Evaluation

Performance Metrics

How do we evaluate our work?

There are several high-level and granular metrics to investigate to best understand how the model performs on new data when evaluating model performance. We split our balanced dataset into training and testing sets to evaluate the performance of our models using various parameters such as accuracy, precision, recall, and F-1 scores for classification. We also make use of confusion matrices and Receiver-Operating Characteristics (ROC) Curves. Furthermore, we use our unbalanced dataset to cross-validate our models for more insight into our model performance when an unbalanced dataset is presented to it.

When using these tools, we consider the specific successes and errors our models make. Successes include:

True Negatives (TN): articles without mention of innovation that the algorithm correctly predicted as a "No"
True Positives (TP): articles mentioning new, available products that the algorithm correctly predicted as a "Yes"

Errors include:

False Positives (FP): articles without mention of innovation that the algorithm incorrectly predicted as a "Yes" (also known as Type I error)
False Negatives (FN): articles mentioning new, available products that the algorithm incorrectly predicted as a "No" (also known as Type II error)

Using these categories, we can then calculate and examine the following metrics:

Accuracy

Accuracy is defined as the fraction of predictions that our model got right from all its predictions for all the classes. Here, this would be:

\[ \frac{TP + TN}{TP + TN + FP + FN} \]

Precision

Precision is defined as the fraction of predictions that our model got right from the total predictions it made for that class.

\[ \frac{TP}{TP + FP} \]

Recall

Recall is defined as the fraction of predictions that were predicted correctly among the labels that belong to that class.

\[ \frac{TP}{TP + FN} \]

F-1 Score

The F1 score is another measure of a model’s accuracy, calculated as the harmonic mean of the model's precision and recall. The highest possible value of an F-score is 1.0, indicating perfect precision and recall, and the lowest possible value is 0.
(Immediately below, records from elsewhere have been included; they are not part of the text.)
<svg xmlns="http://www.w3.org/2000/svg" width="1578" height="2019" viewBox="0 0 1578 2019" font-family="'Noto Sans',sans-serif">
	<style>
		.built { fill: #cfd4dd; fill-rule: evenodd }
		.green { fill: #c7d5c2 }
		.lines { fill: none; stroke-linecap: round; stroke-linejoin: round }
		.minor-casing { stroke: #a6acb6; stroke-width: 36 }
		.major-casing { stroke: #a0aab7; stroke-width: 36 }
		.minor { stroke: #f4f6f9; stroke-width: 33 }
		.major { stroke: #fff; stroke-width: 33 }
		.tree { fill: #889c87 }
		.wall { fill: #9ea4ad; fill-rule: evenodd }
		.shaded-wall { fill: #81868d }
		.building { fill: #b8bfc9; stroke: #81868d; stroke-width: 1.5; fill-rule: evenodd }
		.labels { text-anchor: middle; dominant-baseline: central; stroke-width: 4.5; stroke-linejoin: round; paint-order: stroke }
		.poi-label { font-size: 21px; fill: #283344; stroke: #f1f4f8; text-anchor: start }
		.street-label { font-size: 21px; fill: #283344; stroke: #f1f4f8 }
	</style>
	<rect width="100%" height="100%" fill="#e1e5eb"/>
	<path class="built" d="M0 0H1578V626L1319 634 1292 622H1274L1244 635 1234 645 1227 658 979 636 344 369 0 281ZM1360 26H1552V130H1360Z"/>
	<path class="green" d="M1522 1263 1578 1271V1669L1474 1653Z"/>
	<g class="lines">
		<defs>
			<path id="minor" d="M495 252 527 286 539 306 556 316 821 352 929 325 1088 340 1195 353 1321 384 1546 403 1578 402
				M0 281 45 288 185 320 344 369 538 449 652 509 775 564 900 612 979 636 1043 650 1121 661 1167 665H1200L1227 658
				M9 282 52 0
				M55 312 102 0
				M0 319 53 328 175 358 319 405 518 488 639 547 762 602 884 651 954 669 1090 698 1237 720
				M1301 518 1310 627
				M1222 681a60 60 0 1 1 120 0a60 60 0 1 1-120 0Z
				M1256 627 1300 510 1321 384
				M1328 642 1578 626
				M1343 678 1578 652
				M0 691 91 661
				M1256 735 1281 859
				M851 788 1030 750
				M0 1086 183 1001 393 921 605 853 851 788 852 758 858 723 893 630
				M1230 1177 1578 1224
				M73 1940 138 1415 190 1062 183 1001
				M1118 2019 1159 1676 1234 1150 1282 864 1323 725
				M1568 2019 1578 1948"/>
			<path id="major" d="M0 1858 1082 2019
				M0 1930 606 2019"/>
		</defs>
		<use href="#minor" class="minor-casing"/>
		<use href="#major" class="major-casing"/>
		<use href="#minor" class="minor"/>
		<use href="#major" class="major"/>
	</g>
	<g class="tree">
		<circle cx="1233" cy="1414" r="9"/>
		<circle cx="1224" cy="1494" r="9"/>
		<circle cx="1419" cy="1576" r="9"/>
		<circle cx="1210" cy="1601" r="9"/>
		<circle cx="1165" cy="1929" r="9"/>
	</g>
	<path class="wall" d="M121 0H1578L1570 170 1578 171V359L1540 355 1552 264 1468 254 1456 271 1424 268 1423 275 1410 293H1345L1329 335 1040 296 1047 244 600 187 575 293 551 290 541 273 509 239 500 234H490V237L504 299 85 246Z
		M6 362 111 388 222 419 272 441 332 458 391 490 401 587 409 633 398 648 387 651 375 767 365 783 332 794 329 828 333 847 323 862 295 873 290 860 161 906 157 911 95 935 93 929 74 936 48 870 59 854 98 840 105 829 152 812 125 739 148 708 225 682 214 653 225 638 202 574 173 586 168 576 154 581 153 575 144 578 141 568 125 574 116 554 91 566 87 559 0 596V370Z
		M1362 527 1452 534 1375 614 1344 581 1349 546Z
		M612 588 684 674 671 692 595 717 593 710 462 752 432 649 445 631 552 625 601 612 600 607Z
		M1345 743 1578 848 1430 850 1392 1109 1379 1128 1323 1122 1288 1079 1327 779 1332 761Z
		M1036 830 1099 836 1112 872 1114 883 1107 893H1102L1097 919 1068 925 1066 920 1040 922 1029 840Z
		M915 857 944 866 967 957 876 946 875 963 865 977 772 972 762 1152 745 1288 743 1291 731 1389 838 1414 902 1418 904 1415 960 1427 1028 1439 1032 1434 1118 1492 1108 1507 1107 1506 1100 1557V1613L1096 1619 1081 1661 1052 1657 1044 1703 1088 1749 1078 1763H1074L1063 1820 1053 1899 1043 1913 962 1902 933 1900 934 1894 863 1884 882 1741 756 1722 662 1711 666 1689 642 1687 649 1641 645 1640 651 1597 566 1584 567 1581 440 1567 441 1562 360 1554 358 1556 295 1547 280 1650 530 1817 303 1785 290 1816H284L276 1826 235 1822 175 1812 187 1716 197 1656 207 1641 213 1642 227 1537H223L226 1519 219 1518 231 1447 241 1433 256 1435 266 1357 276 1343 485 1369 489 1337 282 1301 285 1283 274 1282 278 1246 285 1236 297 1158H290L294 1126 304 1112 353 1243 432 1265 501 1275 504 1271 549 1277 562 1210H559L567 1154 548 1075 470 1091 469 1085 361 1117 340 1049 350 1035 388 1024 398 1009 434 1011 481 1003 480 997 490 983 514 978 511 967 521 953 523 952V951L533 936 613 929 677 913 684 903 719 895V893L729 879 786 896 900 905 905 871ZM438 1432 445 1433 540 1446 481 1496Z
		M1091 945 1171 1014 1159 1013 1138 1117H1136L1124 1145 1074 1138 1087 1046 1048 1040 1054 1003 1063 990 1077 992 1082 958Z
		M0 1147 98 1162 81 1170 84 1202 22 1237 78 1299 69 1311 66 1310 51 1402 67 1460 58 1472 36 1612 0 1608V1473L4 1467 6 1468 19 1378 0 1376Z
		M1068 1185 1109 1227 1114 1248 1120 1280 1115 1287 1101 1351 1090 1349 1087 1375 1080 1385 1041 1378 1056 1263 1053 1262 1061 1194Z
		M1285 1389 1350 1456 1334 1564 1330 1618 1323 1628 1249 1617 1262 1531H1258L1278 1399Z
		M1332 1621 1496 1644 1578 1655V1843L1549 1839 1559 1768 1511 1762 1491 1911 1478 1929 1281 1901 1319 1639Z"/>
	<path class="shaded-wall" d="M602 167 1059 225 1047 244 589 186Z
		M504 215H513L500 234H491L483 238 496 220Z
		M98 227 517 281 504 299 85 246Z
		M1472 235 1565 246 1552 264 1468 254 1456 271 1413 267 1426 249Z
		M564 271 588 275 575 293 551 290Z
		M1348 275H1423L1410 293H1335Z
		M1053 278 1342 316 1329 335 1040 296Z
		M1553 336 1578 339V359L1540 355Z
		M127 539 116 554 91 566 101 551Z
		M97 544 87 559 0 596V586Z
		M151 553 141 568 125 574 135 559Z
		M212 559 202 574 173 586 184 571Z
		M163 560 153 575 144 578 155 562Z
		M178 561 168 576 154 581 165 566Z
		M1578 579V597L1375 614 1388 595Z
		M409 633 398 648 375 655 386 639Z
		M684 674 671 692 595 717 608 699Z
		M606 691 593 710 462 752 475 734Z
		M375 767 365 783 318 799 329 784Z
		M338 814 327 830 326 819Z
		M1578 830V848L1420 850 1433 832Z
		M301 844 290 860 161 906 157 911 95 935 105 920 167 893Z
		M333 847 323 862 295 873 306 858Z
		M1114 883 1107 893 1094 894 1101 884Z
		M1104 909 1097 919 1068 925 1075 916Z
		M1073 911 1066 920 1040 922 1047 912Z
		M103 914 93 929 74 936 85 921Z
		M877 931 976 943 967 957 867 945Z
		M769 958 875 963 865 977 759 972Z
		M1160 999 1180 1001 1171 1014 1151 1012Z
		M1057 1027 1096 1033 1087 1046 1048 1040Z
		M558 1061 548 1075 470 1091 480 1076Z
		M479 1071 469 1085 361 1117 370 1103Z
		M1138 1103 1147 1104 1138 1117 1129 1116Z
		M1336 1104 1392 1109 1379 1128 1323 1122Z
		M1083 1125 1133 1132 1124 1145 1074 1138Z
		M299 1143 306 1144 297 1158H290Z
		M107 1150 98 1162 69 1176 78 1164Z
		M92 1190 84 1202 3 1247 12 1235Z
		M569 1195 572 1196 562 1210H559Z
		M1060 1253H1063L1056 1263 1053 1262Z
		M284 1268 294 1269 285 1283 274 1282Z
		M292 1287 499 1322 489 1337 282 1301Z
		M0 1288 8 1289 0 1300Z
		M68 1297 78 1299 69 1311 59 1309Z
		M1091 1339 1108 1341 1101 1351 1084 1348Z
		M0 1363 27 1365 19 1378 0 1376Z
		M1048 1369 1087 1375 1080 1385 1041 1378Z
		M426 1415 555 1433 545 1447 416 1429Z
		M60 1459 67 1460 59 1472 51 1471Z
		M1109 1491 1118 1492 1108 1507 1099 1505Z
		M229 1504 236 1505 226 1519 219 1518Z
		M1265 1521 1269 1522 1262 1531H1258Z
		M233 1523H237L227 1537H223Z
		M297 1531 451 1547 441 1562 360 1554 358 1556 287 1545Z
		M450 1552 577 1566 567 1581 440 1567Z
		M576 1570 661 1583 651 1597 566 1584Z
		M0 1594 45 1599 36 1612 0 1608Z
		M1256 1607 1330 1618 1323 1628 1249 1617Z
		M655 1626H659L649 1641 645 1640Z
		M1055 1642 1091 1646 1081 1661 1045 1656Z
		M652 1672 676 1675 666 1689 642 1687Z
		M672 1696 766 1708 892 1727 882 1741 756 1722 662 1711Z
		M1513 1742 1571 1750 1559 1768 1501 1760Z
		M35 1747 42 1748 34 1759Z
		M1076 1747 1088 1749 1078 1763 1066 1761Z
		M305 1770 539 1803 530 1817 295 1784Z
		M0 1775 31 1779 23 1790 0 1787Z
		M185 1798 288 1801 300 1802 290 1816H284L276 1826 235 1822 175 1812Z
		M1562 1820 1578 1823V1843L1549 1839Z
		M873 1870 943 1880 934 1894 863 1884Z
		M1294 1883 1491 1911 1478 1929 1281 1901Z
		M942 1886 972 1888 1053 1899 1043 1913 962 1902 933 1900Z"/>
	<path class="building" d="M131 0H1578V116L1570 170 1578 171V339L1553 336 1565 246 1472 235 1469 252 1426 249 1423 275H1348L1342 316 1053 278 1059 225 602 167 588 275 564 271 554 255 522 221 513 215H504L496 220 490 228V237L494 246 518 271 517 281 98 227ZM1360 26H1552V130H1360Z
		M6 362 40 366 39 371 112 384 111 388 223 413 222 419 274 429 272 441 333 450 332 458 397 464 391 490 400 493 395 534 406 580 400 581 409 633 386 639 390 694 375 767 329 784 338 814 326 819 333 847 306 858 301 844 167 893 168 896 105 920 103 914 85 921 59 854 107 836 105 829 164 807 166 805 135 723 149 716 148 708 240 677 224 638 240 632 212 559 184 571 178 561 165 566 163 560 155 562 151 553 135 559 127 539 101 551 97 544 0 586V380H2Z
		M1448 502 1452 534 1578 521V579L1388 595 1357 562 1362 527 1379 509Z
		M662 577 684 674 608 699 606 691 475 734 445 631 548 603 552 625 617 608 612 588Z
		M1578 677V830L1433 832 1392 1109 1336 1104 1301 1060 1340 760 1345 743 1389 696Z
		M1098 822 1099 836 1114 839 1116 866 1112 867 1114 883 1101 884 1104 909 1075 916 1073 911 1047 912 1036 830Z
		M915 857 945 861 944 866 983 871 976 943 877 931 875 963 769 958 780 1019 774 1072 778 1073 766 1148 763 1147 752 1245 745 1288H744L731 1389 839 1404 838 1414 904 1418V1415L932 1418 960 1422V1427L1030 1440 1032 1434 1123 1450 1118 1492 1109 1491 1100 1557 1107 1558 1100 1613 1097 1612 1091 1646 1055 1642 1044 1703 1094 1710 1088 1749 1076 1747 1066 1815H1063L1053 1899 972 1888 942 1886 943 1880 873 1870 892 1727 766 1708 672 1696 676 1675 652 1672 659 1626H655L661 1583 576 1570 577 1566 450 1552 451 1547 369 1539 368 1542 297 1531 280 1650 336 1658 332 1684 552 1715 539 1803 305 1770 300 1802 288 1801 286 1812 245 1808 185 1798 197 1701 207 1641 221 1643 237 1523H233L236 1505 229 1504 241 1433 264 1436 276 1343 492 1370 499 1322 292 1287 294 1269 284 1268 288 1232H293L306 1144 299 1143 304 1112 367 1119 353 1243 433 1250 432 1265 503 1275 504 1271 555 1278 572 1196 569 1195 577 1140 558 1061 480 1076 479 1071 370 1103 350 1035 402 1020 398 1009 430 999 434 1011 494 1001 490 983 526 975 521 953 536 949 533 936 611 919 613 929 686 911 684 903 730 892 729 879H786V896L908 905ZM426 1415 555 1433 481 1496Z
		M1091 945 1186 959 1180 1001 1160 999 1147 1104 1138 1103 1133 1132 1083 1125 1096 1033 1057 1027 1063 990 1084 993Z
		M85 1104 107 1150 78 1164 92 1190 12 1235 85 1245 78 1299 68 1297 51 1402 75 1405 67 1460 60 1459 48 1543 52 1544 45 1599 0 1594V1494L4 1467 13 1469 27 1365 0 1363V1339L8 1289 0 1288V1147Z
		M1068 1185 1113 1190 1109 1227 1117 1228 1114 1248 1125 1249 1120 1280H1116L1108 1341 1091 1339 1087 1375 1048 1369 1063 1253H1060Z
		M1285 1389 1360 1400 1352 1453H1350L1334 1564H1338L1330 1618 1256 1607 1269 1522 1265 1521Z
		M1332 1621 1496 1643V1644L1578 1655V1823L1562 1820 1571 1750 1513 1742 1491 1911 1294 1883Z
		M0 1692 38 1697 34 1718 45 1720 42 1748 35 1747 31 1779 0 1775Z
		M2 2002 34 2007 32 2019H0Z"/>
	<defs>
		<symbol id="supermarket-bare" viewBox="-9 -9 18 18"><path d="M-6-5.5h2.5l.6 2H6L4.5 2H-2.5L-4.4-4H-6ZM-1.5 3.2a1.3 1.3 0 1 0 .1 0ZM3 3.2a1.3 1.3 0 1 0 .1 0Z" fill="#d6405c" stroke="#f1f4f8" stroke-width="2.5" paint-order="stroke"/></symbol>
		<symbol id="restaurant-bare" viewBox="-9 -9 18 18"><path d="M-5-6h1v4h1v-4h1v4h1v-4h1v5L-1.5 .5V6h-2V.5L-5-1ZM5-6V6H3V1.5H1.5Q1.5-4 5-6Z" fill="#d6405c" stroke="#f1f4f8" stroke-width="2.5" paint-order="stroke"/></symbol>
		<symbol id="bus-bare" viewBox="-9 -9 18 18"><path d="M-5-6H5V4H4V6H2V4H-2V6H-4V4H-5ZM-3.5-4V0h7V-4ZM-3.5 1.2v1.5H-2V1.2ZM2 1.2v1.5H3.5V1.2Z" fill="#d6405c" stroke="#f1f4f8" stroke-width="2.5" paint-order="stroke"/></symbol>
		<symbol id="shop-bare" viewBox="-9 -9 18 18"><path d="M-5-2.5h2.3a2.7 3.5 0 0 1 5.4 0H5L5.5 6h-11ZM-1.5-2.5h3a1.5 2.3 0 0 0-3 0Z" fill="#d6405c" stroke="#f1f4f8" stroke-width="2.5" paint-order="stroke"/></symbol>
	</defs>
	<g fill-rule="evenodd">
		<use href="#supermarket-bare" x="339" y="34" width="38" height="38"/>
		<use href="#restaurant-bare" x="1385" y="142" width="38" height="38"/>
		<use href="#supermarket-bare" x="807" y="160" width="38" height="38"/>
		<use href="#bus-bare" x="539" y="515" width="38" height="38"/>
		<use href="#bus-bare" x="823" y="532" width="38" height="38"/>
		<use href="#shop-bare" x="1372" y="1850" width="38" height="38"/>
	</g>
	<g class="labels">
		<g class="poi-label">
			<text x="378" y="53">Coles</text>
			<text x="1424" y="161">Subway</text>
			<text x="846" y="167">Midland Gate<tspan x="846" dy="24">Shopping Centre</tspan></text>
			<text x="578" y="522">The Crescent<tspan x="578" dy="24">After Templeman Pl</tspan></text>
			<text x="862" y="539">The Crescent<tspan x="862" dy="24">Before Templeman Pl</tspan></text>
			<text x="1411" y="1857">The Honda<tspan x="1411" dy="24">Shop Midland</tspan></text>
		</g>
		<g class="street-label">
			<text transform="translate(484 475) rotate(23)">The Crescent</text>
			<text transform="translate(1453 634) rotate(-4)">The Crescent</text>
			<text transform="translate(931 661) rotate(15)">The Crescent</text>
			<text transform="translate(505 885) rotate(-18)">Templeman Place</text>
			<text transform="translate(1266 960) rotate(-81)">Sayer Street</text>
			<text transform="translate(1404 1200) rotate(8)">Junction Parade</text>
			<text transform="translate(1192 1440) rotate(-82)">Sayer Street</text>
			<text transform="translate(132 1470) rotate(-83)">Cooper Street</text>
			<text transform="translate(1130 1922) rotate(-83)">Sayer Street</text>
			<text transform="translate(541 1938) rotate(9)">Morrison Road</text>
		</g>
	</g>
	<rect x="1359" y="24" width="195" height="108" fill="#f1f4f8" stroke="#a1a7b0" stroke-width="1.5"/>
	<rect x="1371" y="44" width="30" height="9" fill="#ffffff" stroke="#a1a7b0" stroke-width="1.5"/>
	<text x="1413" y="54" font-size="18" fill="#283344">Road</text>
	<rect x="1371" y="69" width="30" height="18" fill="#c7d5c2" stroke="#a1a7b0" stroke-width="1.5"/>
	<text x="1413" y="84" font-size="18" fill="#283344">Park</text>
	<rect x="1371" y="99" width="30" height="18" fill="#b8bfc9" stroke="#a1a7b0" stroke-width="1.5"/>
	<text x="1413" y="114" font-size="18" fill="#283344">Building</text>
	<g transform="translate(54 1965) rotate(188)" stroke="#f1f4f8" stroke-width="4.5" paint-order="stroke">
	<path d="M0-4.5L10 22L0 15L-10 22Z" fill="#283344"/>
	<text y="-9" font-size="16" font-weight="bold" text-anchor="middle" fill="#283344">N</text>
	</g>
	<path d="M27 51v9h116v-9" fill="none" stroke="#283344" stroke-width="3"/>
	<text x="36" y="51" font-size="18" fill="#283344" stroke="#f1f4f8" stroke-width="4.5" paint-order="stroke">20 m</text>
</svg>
\[ 2 * \frac{Precision * Recall}{Precision + Recall} \]

Receiver-Operating Characteristics (ROC) Curves & Confusion Matrices

To better illustrate model performance, we make use of ROC curves and confusion matrices. ROC curve plots the performance of a model in terms of the error rate over increasing probability thresholds. The area under the curve (AUC) associated with an ROC curve is used as a measure of accuracy for a model. The straight diagonal line indicates a 50/50 guess and is used here as a baseline for performance.

A confusion matrix provides insight with regards to exactly how each model classified articles correctly and incorrectly, by displaying predictions by their type: TN, TP, FP, and FN.